(Soal Latihan)
1/ Jawablah pertanyaan berikut berdasarkan berita tentang deklarasi melawan politik uang dan berita hoaks di bawah ini.
(a) Di gedung mana deklarasi itu diselenggarakan?
(b) Oleh siapa Aliansi Organisasi Kepemudaan se Kota Semarang dihimpun?
(c) Selain Ketua Bawaslu Kota Semarang, komisioner siapa saja yang turut hadir?
2/ Lanjutkan berita tentang deklarasi melawan politik uang dan berita hoaks di bawah ini, mulai setelah kalimat terakhirnya.

(Kutipan Dokumen)
Semarang, Idola, 92.6 FM – Jelang Pelaksanaan Pemilihan Wali Kota dan Wakil Wali Kota (Pilwakot) Semarang 2020, Badan Pengawas Pemilu (Bawaslu) Kota Semarang mengajak Aliansi Organisasi Kepemudaan di Kota Semarang untuk melawan politik uang dan berita hoaks. Hal itu diwujudkan dalam “Deklarasi Aliansi Organisasi Kepemudaan Kota Semarang Lawan Politik Uang dan Berita Hoaks pada Pilkada 2020”, Kamis (07/11/2019) di Aula Gedung Nursing Research Center (NRC) Universitas Muhammadiyah Semarang (Unimus) Kedungmundu Tembalang Semarang.
Menurut Ketua Bawaslu Kota Semarang, Muhammad Amin, acara deklarasi menggandeng Aliansi Organisasi Kepemudaan se Kota Semarang yang dihimpun oleh DPD KNPI Kota Semarang. Tujuannya, membangun hubungan strategis Bawaslu Kota Semarang dengan Aliansi Organisasi sehingga dapat menjadi mitra dalam proses pengawasan partisipatif pelaksanaan pemilu tahun 2019 di Kota Semarang.
Melalui kegiatan ini, lanjut Amin, pihaknya berharap mampu meningkatkan kesadaran dan keaktifan generasi muda melalui organisasi yang digeluti sehingga meningkatkan jumlah pemilih dalam pelaksanaan Pilwakot 2020.
“Selain itu, juga meningkatkan kesadaran kaum muda sebagai generasi penerus dalam mengawal serta melawan politik uang dan berita-berita hoaks yang marak beredar di masyarakat,” ujar Amin. Selain Ketua Bawaslu Kota Semarang M Amin, beberapa komisioner Bawaslu Kota Semarang juga turut hadir yakni Naya Amin Zaini dan Oky Pitoyo Leksono.
Deklarasi dilakukan dengan pembacaan ikrar dan penandatanganan komitmen bersama oleh perwakilan organisasi kepemudaan yang hadir. Di antaranya, KNPI (Komite Nasional Pemuda Indonesia), FKPPI (Forum Komunikasi Putra-putri Purnawirawan TNI/Polri Indonesia), Sapma PP (Satuan Siswa, Pelajar dan Mahasiswa Pemuda Pancasila), GMKI (Gerakan Mahasiswa Kristen Indonesia, Pemuda Katolik, Pemuda Muhammadiyah, GP Ansor (Gerakan Pemuda Ansor), IPM (Ikatan Pelajar Muhammadiyah), IPNU (Ikatan Pelajar Nahdatul Ulama), GMNI (Gerakan Mahasiswa Nasional Indonesia), dan PMII (Pergerakan Mahasiswa Islam Indonesia).

(Data Terkumpul)
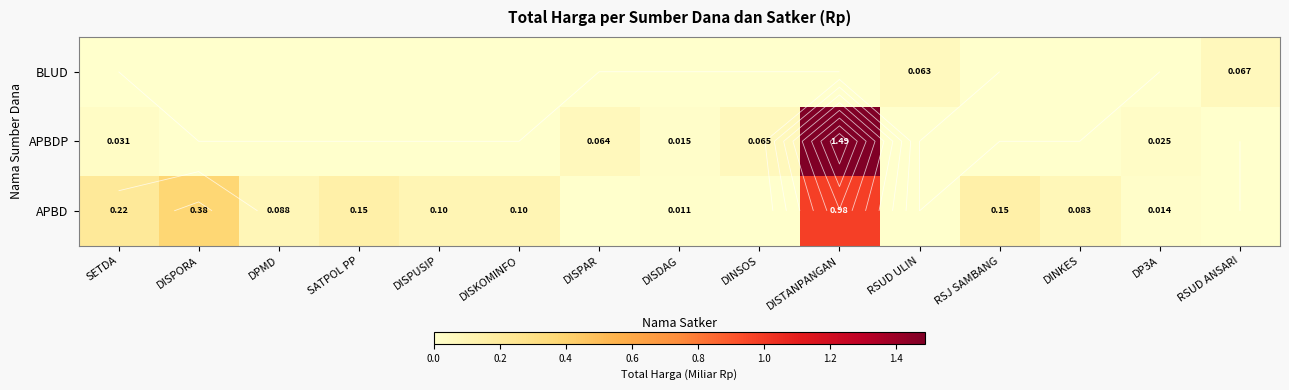

How many positive values does the APBDP series have?

6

(Jawaban Tertulis)
1/
(a) Di Aula Gedung Nursing Research Center (NRC) Universitas Muhammadiyah Semarang (Unimus), Kedungmundu, Tembalang, Semarang.
(b) Oleh DPD KNPI Kota Semarang.
(c) Naya Amin Zaini dan Oky Pitoyo Leksono.

2/
Lawan Hoaks dan Politik Uang Perlu Kesadaran Bersama
Sebelum deklarasi Bawaslu juga menggelar diskusi panel dengan menghadirkan narasumber Komisioner Bawaslu Provinsi Jawa Tengah Dr Sri Wahyu Ananingsih, Ketua KNPI Kota Semarang Choirul Awaludin, dan Sekretaris AJI Semarang Heri CS.
Menurut Ananingsih, pihaknya berharap dengan komitmen kaum muda melalui organisasi kepemudaan dan medianya bisa mengedukasi basis massanya terkait ancaman berita hoaks dan fenomena politik uang. Pendidikan politik sangat mendesak untuk terus digencarkan karena banyak masyarakat kita gampang terombang-ambing dengan berita hoaks. Proses demokrasi kerapkali terganggu dengan banyaknya berita hoaks.
“Kami sudah menindak banyak kejadian yang terkait dengan hoaks, tapi faktanya fenomena ini tak kunjung berakhir,” ujar Ana, panggilan akrabnya yang juga koodinator Divis Penindakan dan Penyelesaian Sengketa Bawaslu Jawa Tengah.
Terkait politik uang, Ana menegaskan, ada perbedaan dalam Pemilu dan Pemilihan Kepala Daerah. Jika pada Pemilu penerima tidak dikenai sanksi, namun pada pelaksanaan Pilkada, pemberi dan penerima jika terbukti akan sama-sama dikenai sanksi. Pemberi dan penerima politik uang diancam pidana paling singkat 36 bulan dan paling lama 72 bulan serta denda paling sedikit dua ratus juta rupiah dan paling banyak 1 milyar sesuai dengan Pasal 187 A ayat 1 UU No 10 Tahun 2016.
“Memerangi politik uang juga membutuhkan kerja sama segenap elemen masyarakat termasuk organisasi kepemudaan untuk mengedukasi anggotanya dan pemilih pemula,” tuturnya.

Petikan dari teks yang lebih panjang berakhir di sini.